São conhecidas as críticas de Trotsky e da esquerda bolchevique a Estaline, que acusam de ser um revisionista da ortodoxia leninista. Estaline tinha poder dentro do Partido e do Governo e como Comissário das Nacionalidades do SovNarkom (abreviatura russa para o Conselho dos Comissários do Povo). Percebeu cedo que a passagem de um partido bolchevique que, em 1917, tinha 20 mil membros, para o partido vitorioso da guerra civil, com centenas de milhares de militantes, significava a transição de uma elite de “mentes brilhantes”, como Trotsky e Bukarine, que aceitavam a liderança de Lenine mas que discutiam entre si, para um colectivo muito maior com uma rede burocrática de suporte.
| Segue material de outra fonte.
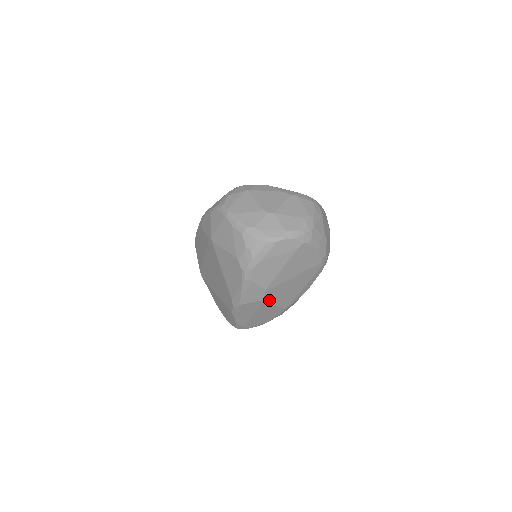
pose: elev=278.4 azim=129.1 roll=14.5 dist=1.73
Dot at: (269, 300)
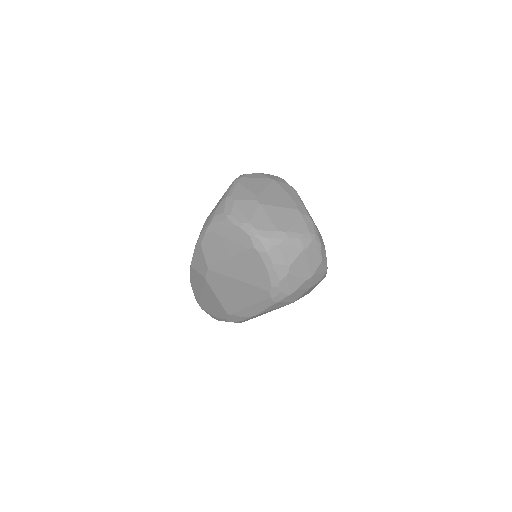
Dot at: (211, 284)
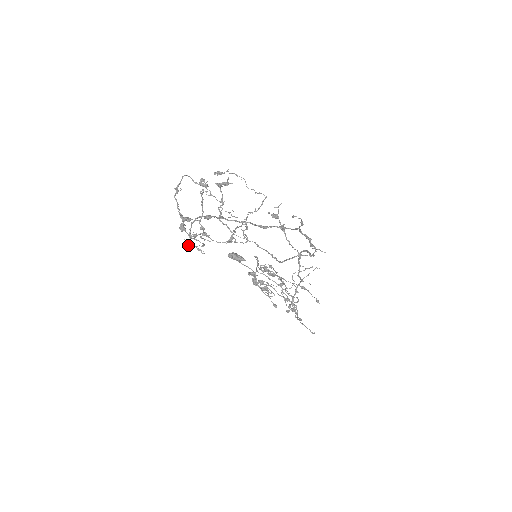
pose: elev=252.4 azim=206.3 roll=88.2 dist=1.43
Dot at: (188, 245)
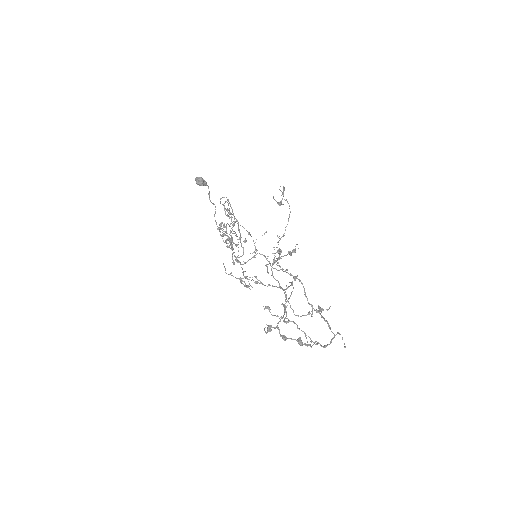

Manteve-se no Conselho Militar Revolucionário da República, que se ocupava das operações militares, e no Conselho do Trabalho e da Defesa, que tratava da logística económica do Exército Vermelho. Lenine encarregara-o, especificamente, de liquidar os mencheviques sobreviventes nas estruturas do Partido e do Estado.
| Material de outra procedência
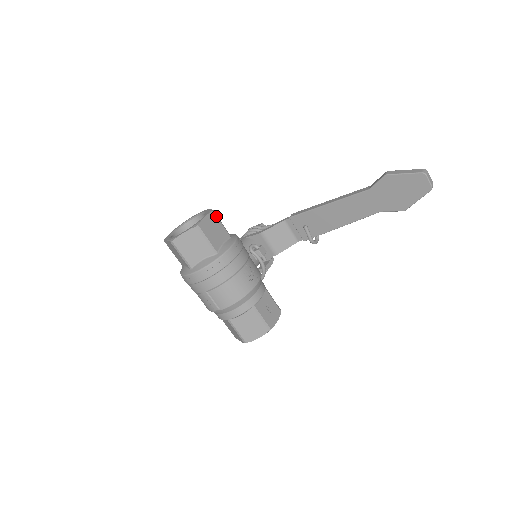
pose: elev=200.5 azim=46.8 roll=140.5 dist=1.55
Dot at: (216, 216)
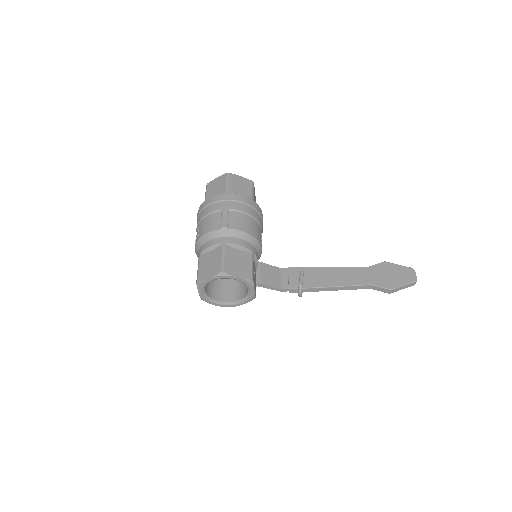
Dot at: occluded
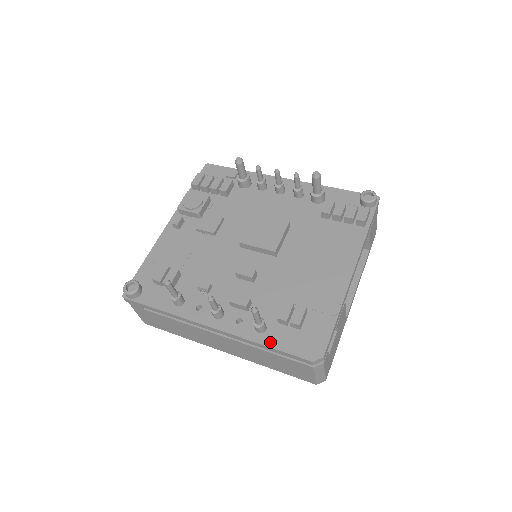
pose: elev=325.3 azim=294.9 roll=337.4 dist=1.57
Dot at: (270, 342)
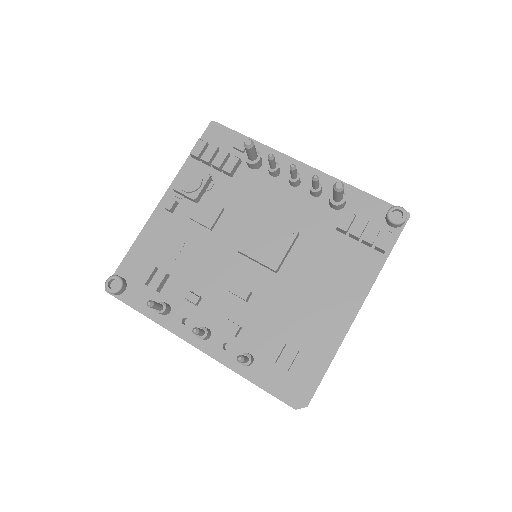
Dot at: (255, 378)
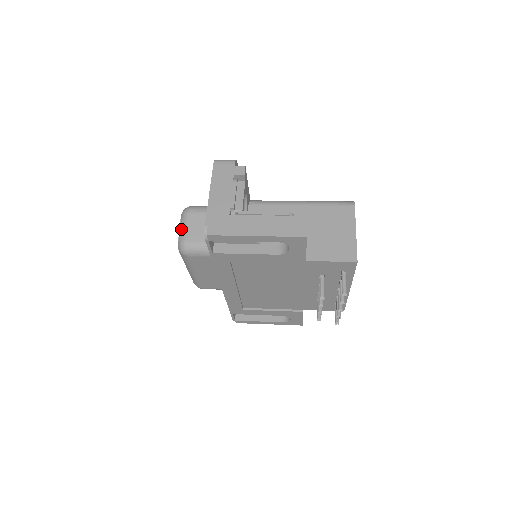
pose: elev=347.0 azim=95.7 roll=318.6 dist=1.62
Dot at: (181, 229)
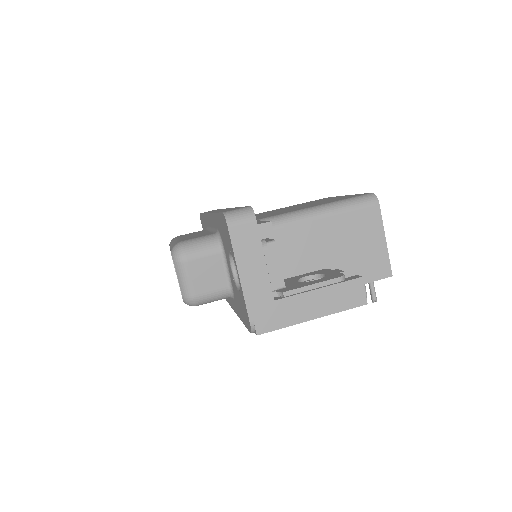
Dot at: (182, 282)
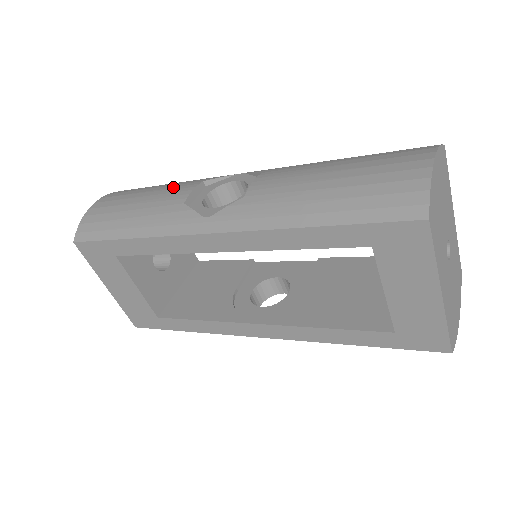
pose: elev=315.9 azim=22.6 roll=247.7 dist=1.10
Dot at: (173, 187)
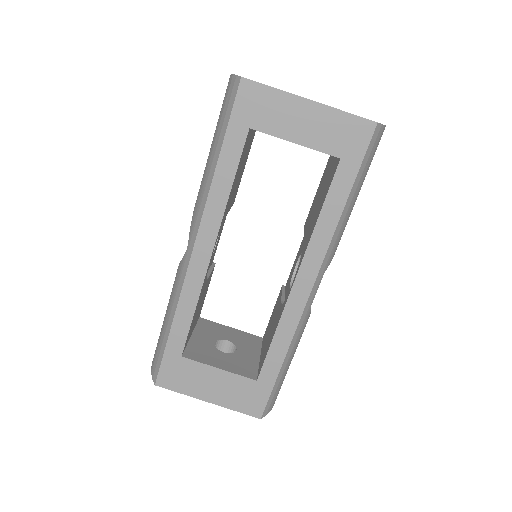
Dot at: occluded
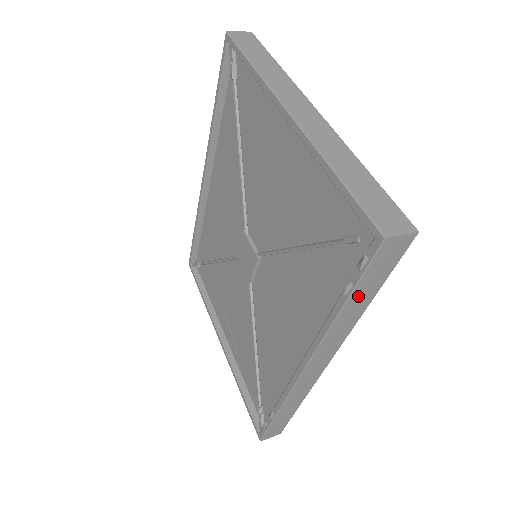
Tal como no processo revolucionário de Paris, no período mais radical da Revolução Francesa, o poder passara, em modo ditatorial, para o Comité de Salvação Pública de Robespierre e de um punhado de incondicionais, assim também a urgência revolucionária, a guerra civil e o combate à reacção levaram os bolcheviques a entregar o poder a um Comité Central de 19 membros. Destes, sairia o Politburo, para se ocupar da política e da estratégia política, e o Orgburo, para se ocupar da administração do Estado. E a “República dos Sovietes” logo inverteria a relação, passando o Partido Comunista a controlar os seus órgãos superiores e a dominar os Sovietes e a Administração do Estado.
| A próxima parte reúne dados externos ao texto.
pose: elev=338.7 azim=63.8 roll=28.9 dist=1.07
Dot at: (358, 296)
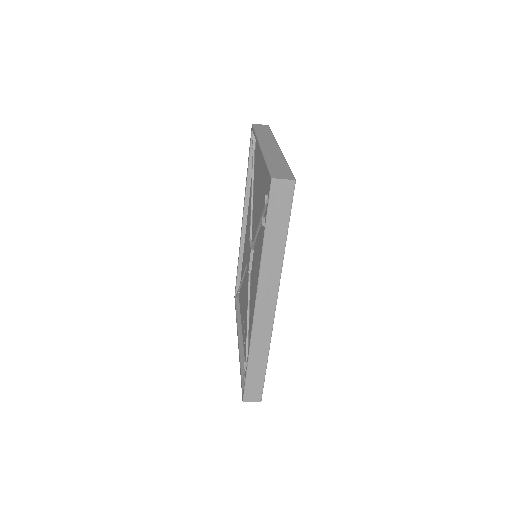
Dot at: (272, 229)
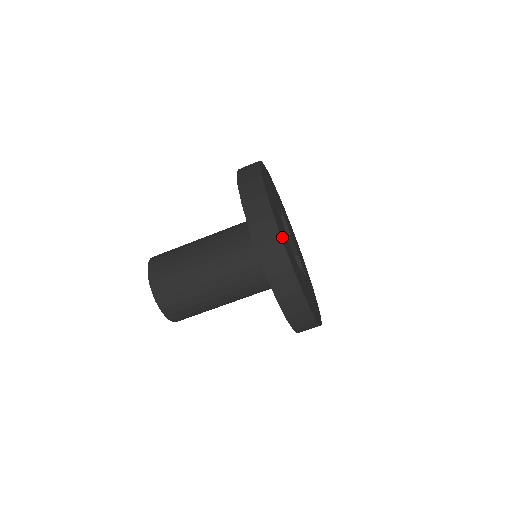
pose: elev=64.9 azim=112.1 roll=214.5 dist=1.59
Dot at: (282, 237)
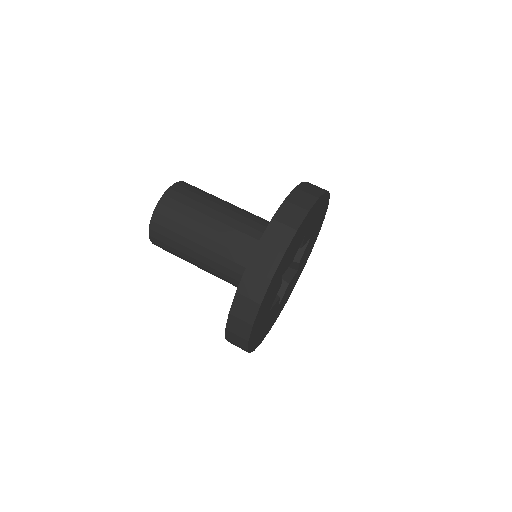
Dot at: (276, 274)
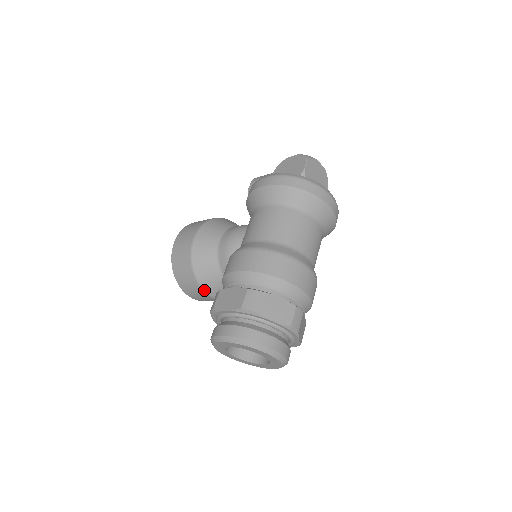
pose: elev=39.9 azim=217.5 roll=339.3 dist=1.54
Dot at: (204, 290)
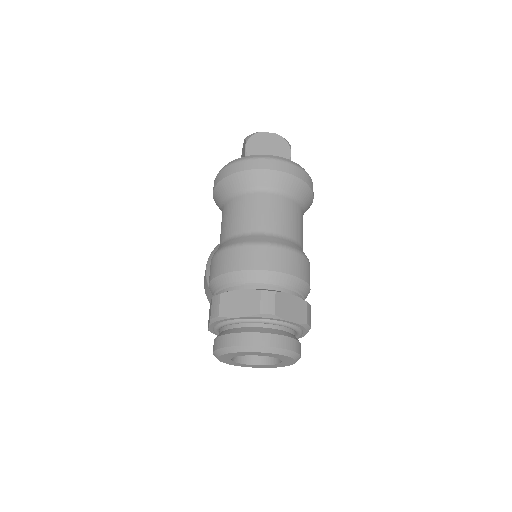
Dot at: occluded
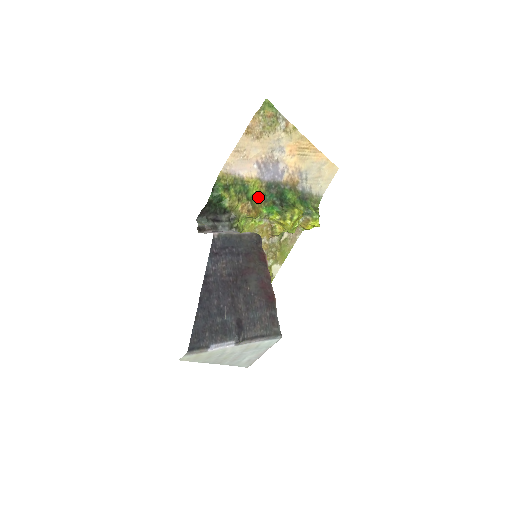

A regra era a concentração do poder nesse colectivo de meia dúzia de “intérpretes do proletariado”. Disse-se que a razão pela qual Estaline ficou com o Secretariado no Partido foi a preferência dos restantes comissários por pelouros mais nobres, como os Estrangeiros ou a Guerra. Mas seria precisamente a partir do Secretariado que Estaline firmaria o seu domínio. Aí, ia ter, não só o poder de nomear, mexer e manobrar o pessoal partidário, mas também a oportunidade de centralizar uma importante rede de informações.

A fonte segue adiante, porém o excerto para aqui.